---- DATA EXTRACT

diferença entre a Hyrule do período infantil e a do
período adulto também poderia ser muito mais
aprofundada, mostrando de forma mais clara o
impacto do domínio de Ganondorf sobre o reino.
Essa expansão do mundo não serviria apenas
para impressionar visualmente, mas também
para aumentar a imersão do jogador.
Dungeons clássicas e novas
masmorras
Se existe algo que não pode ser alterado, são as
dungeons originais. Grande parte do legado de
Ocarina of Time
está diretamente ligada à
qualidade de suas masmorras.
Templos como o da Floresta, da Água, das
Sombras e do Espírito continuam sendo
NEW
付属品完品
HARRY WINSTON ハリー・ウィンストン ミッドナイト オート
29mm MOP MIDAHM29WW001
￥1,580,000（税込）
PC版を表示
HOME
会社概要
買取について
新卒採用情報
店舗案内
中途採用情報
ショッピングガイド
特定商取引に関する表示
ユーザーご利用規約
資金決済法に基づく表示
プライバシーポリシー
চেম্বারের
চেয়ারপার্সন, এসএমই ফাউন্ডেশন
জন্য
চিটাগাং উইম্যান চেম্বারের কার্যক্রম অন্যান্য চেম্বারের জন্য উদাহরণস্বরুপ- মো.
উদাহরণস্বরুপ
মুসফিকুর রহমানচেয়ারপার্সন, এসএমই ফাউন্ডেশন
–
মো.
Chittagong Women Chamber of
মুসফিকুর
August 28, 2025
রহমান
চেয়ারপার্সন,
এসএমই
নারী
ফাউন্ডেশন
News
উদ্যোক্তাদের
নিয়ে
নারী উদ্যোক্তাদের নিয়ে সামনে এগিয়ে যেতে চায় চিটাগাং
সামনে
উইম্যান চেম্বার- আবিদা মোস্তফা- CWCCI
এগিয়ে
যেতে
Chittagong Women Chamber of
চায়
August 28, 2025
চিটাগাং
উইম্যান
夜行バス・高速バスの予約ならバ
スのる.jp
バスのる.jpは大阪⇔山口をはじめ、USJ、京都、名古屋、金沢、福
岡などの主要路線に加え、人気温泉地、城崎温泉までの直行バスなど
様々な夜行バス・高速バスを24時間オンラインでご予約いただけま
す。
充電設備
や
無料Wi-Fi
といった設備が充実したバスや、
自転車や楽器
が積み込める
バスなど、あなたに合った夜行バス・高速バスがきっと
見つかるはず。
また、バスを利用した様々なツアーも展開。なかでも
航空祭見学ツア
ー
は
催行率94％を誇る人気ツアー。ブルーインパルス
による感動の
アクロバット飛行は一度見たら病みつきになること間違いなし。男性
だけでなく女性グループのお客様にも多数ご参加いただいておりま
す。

--------

— WORK TO BE COMPLETED —
Search the entries for the word "período", then gather every line that has it.

— SOLUTION —
diferença entre a Hyrule do período infantil e a do
período adulto também poderia ser muito mais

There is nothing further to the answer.